> **Prompt**:
Give back the line that contains "index tip: (291, 265)" and every following line, exactly as they appear, through the end of the data.

==== Data for this task

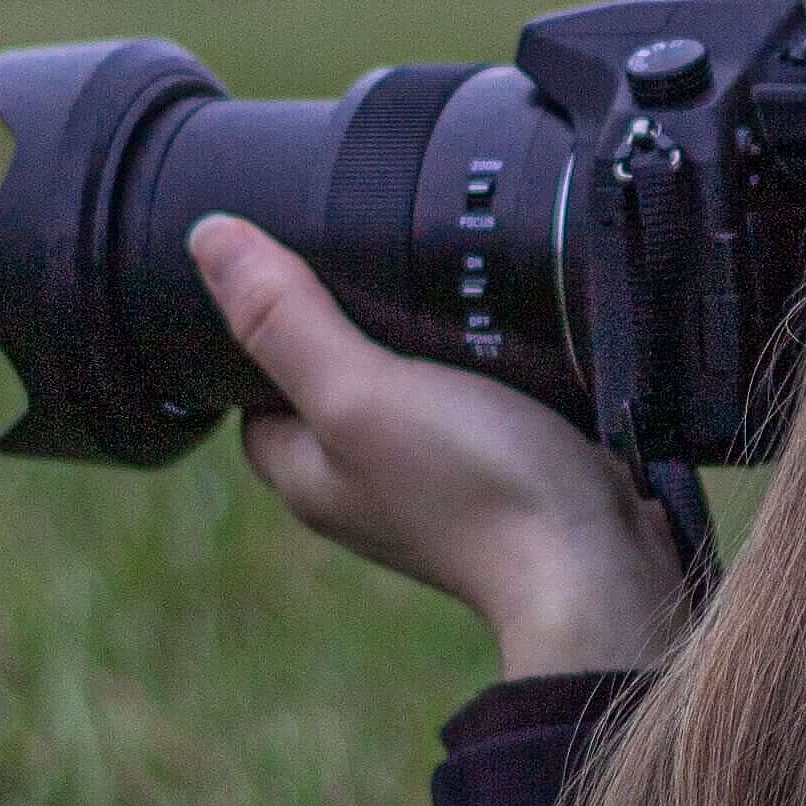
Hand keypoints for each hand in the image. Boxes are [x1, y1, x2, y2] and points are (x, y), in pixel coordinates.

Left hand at [188, 214, 685, 679]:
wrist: (597, 566)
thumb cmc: (475, 491)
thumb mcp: (361, 390)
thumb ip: (287, 320)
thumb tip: (208, 239)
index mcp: (307, 473)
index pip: (252, 391)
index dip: (261, 327)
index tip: (291, 265)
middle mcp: (363, 484)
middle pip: (330, 385)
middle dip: (348, 325)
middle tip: (377, 258)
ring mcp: (436, 485)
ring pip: (406, 394)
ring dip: (424, 345)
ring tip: (445, 287)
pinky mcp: (502, 476)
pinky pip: (474, 409)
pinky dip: (484, 370)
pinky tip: (507, 337)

========

> **Answer section**:
index tip: (291, 265)
middle mcp: (363, 484)
middle pip: (330, 385)
middle dip: (348, 325)
middle tip: (377, 258)
ring mcp: (436, 485)
ring pip: (406, 394)
ring dip: (424, 345)
ring tip: (445, 287)
pinky mcp: (502, 476)
pinky pip: (474, 409)
pinky dip: (484, 370)
pinky tip: (507, 337)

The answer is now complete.